Did you make New Year’s resolutions this year? Considering that the most common topics are health and finances, there’s a pretty good chance that at least one of them involves a financial goal. Unfortunately, there’s also a pretty good chance that any resolution we make won’t be kept. Here are some ways to make sure that you at least keep your financial ones:

1) Set SMART goals. When we set a vague goal like “save more money” or a seemingly insurmountable one like “pay off all debt,” we’ve already set ourselves down the path to failure. Instead, you want your goal to be SMART: specific, measurable, attainable, realistic, and time-sensitive. Instead of “save more money,” a SMART goal might be to save an extra $5,000 for emergencies by the end of the year.

2) Determine how you’ll invest for each goal. For goals to be funded within the next 5 years, you’ll want to keep your money somewhere safe like a bank account or stable value fund that just earns interest and doesn’t fluctuate in value. That’s because if you invest the money in something more aggressive like stocks, it could lose value and not recover by the time you need the money. The benefit of a higher return is also much less when the money has such a short time to compound.

For longer term goals, it probably makes sense to take some investment risk.
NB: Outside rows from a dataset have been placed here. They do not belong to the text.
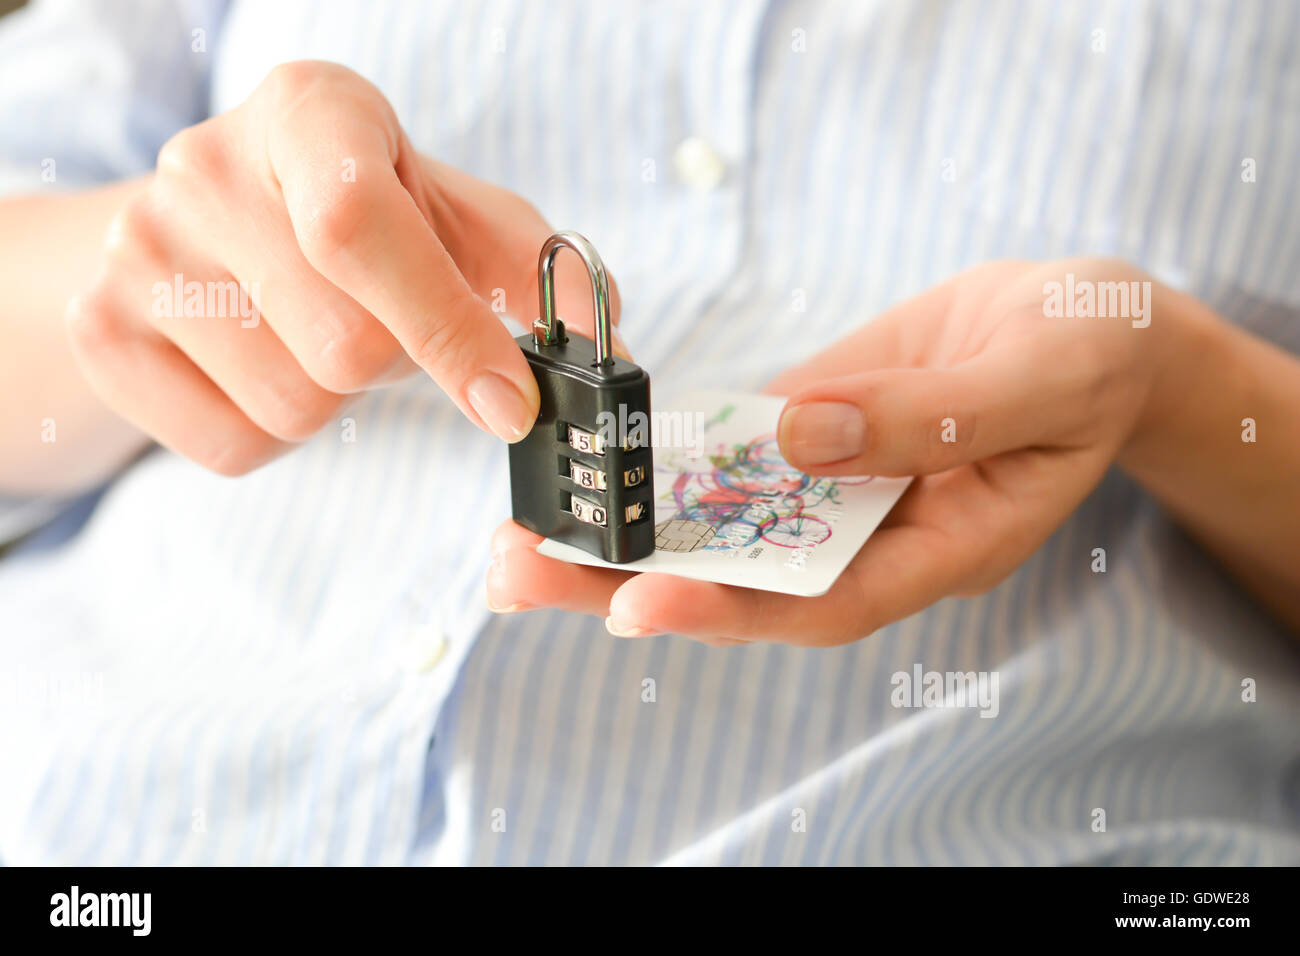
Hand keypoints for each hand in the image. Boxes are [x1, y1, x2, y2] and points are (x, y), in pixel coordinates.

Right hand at [66, 61, 616, 474]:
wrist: (213, 222)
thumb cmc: (356, 214)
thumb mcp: (446, 209)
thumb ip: (530, 266)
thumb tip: (602, 336)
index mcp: (308, 114)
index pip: (360, 230)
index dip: (445, 330)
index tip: (510, 405)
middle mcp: (203, 169)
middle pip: (342, 350)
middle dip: (391, 365)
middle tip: (378, 321)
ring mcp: (135, 253)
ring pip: (292, 408)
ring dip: (335, 400)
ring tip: (314, 333)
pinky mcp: (102, 332)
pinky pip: (232, 446)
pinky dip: (274, 433)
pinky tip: (263, 364)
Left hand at [486, 259, 1165, 645]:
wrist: (1075, 317)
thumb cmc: (1086, 353)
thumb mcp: (1035, 377)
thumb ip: (925, 418)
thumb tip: (799, 435)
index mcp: (937, 547)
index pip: (820, 601)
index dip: (727, 608)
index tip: (634, 603)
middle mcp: (869, 533)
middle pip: (741, 580)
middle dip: (629, 583)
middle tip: (518, 574)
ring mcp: (830, 484)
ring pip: (718, 524)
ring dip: (620, 530)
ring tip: (517, 533)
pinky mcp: (806, 429)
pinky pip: (728, 456)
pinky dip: (659, 463)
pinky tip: (589, 459)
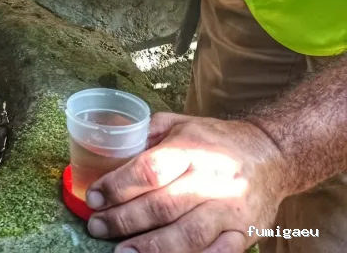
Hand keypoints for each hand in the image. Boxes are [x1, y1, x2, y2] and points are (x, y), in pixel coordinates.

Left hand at [85, 113, 289, 252]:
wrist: (270, 154)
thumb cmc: (214, 140)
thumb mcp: (179, 123)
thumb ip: (145, 136)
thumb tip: (108, 151)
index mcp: (191, 148)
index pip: (148, 170)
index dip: (117, 186)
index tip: (94, 197)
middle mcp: (212, 179)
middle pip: (162, 206)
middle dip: (123, 220)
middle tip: (97, 226)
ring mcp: (230, 209)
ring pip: (186, 235)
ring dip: (150, 248)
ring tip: (121, 252)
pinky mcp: (245, 233)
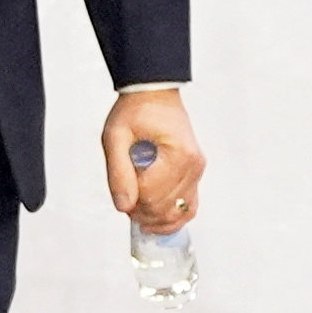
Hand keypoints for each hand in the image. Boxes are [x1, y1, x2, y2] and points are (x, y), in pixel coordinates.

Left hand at [99, 89, 202, 231]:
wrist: (155, 95)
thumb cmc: (135, 112)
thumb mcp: (115, 137)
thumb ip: (118, 173)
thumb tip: (124, 206)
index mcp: (177, 154)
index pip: (151, 195)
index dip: (131, 200)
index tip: (120, 189)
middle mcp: (192, 164)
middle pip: (165, 207)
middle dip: (141, 211)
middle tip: (125, 198)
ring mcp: (197, 171)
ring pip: (177, 213)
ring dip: (154, 217)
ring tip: (137, 206)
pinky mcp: (195, 174)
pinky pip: (188, 207)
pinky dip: (171, 217)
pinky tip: (154, 217)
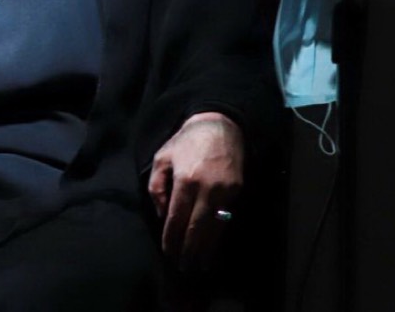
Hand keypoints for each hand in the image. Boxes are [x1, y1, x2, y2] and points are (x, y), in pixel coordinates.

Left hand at [147, 112, 243, 271]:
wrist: (219, 127)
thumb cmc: (185, 143)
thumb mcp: (162, 159)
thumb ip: (157, 188)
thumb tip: (163, 216)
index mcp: (184, 180)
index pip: (176, 218)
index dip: (171, 238)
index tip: (168, 253)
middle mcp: (206, 189)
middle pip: (196, 228)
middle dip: (188, 250)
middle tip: (182, 267)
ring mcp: (225, 192)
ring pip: (214, 228)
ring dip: (205, 249)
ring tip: (198, 265)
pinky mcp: (237, 192)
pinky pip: (226, 220)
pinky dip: (218, 236)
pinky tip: (212, 247)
Otherwise, you face the risk of having your purchasing power reduced by inflation. A 1% return with 2% inflation is actually losing 1% a year in real terms of what you can buy with that money.

Having just 20% in stocks can give you enough growth to at least keep pace with inflation. The exact percentage depends on your comfort with risk. You can use this short questionnaire for some guidelines on how to allocate your investments between stocks, bonds, and cash. Just keep in mind that your time frame is how long your money might be invested so retirement would be a long term goal even if you’re retiring in less than 5 years unless you’re planning to use the money to pay off your mortgage or purchase an immediate annuity.

The more you invest in stocks, the higher your expected return is in the long run. I like to estimate a 6% return for aggressive investors, 5% for moderate, and 4% for conservative. All are below the average long term returns to be on the safe side.

3) Calculate how much you need to save per month. For debt, you can use this Debt Blaster calculator to see how quickly you can be debt free by making extra payments towards your highest interest balance and then putting those payments towards the next highest debt once it’s paid off. For other goals you’re saving for, don’t forget that the cost of your goals will likely increase over time due to inflation. For simpler goals like saving for a down payment on a home, you can use a relatively simple calculator like this to see how much you need to save per month given a certain inflation rate and return on your savings. For more complex goals, you can use this calculator for retirement and this one for college planning. Just remember to use expected rates of return that match your time frame  and risk tolerance.

4) Look for tax-advantaged ways to save. Some examples are your employer’s retirement plan or an IRA for retirement. Coverdell Education Savings Accounts, 529 plans, and US Government Savings Bonds can all grow tax-free for education expenses. However, there are typically penalties if you withdraw the money for other purposes.